▶ [課題]
製造業のDXに関する元の文書から、「デジタル化が急速に進む現代における社内DXの重要性について」から「間が必要になるのは明白です。」までの部分を、両端の語句も含めて一字一句違えずに書き写してください。

--- 元の文書 ---

製造業の経営やさらなる成長のためには、DX(デジタルトランスフォーメーション)が必要です。
しかし、どこから手を付けていいのかわからない・コスト捻出が難しいなどの理由で手を付けられていない企業が、多く存在しています。
この記事では、DXの重要性と、最初に手掛けるべき社内DXについてお伝えします。
DXの重要性や進め方について、なんとなくわかっていても説明できないという方向けの内容です。
今すぐ使えるデジタルツールとあわせて参考にして頂ければ幸いです。
デジタル化が急速に進む現代における社内DXの重要性について
上記は2025年の崖と呼ばれる、企業が直面するであろう問題を図式化したもの。
資料を簡潔にまとめると、2025年までにシステムを刷新しなければ、大きな経済損失につながるという内容です。
それでは、なぜ経済損失につながるのかをわかりやすく解説します。
「2025年の崖」とは?DXを成功させなければならない理由
まずは現状のシステムがどのような状態にあるのかを家に例えてみましょう。
現状のシステムは、無理な増築を繰り返し、老朽化が進んできた家と考えてみてください。
さらに増築された部屋の中にあるのは、段ボールに入れて積み上げられただけのデータの山。
とても住みやすいとは言えませんし、必要なモノを探すのにも膨大な手間が必要になるのは明白です。
より住みよい家にするためには、建て直しの必要があります。
つまり既存のシステムを根本的に見直すDXに取り組まなければ業績の向上は困難ということ。
次に、DXによって得られるモノを考えてみましょう。
DX成功によって手に入るのは使いやすいシステムと膨大なリソース
DXで目指すのは、専属担当者でなくても簡単に資料を探せる環境の構築と、業務効率化による人材コスト削減及び業績向上です。

--- データ抜粋 ---

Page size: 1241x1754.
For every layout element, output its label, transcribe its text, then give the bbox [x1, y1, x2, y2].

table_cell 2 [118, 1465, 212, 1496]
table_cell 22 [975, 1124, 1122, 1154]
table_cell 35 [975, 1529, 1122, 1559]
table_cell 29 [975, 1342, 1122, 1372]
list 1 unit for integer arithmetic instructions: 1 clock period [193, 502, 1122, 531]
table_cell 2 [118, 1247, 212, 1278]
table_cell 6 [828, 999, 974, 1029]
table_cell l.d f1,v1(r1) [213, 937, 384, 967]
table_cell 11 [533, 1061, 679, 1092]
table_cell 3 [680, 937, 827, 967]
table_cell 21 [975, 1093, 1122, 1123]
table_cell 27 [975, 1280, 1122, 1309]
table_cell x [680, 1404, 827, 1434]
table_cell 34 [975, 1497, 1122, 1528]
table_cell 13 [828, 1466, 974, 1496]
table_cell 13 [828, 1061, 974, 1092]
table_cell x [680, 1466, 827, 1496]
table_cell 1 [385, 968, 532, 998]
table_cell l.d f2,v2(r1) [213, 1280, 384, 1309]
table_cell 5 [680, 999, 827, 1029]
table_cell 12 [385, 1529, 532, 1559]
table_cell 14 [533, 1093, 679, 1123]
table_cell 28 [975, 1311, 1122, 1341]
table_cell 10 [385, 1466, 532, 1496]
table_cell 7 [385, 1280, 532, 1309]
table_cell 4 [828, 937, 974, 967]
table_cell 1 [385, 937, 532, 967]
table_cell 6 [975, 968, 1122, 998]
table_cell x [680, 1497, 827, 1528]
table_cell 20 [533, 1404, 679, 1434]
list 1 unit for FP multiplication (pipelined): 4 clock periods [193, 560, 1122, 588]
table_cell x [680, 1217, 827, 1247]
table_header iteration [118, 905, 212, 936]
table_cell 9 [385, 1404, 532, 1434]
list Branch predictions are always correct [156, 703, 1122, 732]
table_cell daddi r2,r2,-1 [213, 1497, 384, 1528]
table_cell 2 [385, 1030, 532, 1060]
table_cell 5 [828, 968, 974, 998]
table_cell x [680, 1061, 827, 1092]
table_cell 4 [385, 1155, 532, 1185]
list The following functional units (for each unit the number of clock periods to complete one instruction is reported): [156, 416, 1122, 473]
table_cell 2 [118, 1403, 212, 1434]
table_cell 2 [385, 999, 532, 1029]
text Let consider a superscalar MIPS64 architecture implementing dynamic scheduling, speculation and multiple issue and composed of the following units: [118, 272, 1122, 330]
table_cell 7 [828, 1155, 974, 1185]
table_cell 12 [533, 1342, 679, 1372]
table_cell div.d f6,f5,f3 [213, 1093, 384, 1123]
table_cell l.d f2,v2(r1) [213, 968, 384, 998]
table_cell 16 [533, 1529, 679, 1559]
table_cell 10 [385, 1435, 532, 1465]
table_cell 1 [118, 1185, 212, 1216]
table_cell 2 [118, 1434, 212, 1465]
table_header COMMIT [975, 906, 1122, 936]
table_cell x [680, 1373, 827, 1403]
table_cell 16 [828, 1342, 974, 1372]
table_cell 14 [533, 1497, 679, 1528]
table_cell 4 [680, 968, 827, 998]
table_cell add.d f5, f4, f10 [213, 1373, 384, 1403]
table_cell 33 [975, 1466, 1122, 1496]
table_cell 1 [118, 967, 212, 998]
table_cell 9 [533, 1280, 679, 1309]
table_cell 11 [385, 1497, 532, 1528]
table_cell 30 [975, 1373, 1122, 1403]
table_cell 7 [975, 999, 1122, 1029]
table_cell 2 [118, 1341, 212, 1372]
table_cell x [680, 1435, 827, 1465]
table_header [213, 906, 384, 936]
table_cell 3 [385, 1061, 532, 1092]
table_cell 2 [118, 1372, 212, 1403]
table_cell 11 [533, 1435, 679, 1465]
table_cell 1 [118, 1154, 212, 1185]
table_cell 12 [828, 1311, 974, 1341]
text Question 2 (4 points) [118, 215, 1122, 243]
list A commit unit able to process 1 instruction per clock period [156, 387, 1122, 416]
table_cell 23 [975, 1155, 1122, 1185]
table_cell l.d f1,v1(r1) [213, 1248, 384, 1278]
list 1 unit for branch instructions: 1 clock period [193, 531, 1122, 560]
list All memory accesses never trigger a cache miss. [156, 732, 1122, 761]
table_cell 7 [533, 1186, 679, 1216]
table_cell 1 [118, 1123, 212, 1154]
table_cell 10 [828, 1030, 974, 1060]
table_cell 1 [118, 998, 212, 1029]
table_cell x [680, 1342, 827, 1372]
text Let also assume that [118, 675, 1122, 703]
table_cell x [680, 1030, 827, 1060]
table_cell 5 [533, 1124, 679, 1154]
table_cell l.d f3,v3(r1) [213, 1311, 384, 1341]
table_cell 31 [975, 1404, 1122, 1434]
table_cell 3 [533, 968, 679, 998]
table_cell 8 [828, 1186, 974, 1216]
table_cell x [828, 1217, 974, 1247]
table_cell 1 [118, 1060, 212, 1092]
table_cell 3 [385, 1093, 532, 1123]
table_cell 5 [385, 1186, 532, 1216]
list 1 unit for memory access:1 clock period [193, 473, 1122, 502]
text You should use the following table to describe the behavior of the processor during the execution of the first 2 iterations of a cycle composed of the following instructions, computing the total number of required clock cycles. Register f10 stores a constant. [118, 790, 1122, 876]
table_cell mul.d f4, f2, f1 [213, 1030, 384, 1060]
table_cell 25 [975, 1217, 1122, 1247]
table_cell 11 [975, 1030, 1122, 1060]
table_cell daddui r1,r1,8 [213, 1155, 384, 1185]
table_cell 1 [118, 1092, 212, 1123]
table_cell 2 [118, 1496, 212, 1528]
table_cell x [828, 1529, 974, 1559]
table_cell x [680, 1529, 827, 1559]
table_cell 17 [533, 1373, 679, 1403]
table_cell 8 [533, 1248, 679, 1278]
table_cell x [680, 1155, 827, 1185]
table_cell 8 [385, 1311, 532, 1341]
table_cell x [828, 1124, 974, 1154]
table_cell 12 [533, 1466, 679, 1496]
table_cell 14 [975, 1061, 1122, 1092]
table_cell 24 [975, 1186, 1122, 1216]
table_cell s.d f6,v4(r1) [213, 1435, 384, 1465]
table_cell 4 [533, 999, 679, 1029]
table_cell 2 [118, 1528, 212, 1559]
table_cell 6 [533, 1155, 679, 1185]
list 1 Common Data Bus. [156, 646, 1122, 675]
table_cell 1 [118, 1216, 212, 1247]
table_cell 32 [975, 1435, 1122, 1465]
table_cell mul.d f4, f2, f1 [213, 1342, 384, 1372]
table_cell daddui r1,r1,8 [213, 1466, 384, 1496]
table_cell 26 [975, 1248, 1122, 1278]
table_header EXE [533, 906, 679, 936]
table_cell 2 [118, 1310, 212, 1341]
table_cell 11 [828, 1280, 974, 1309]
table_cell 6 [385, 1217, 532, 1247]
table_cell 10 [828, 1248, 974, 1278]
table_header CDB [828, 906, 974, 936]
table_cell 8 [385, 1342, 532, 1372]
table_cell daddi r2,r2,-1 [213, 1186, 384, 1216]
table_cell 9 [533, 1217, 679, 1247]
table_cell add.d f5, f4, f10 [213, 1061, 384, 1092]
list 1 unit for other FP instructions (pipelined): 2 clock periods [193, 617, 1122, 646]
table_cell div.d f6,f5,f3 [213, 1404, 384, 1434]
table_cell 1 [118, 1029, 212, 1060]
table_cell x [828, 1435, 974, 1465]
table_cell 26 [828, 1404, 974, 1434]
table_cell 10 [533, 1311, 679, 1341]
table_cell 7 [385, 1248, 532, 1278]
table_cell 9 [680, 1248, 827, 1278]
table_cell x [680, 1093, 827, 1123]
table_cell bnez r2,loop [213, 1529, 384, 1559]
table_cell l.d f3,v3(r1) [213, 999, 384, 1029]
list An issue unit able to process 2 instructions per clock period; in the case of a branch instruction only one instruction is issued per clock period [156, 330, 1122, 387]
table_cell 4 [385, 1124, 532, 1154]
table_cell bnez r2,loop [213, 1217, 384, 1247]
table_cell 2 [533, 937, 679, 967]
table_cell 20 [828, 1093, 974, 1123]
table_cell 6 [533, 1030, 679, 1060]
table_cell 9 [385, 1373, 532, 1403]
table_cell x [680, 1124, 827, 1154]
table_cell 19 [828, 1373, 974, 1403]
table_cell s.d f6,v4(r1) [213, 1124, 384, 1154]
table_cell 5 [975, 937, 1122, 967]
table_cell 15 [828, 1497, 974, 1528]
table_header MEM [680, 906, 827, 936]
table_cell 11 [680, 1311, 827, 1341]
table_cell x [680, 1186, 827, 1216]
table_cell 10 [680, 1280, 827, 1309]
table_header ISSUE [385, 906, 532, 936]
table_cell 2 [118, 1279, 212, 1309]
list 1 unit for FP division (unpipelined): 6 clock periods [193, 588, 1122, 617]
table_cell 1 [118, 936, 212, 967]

---

▶ [回答]
デジタル化が急速に進む現代における社内DXの重要性について
上記は2025年の崖と呼ばれる、企業が直面するであろう問題を図式化したもの。
資料を簡潔にまとめると、2025年までにシステムを刷新しなければ、大きな経済損失につながるという内容です。
それでは、なぜ経済損失につながるのかをわかりやすく解説します。
「2025年の崖」とは?DXを成功させなければならない理由
まずは現状のシステムがどのような状態にあるのかを家に例えてみましょう。
現状のシステムは、無理な増築を繰り返し、老朽化が進んできた家と考えてみてください。
さらに増築された部屋の中にあるのは、段ボールに入れて積み上げられただけのデータの山。
とても住みやすいとは言えませんし、必要なモノを探すのにも膨大な手間が必要になるのは明白です。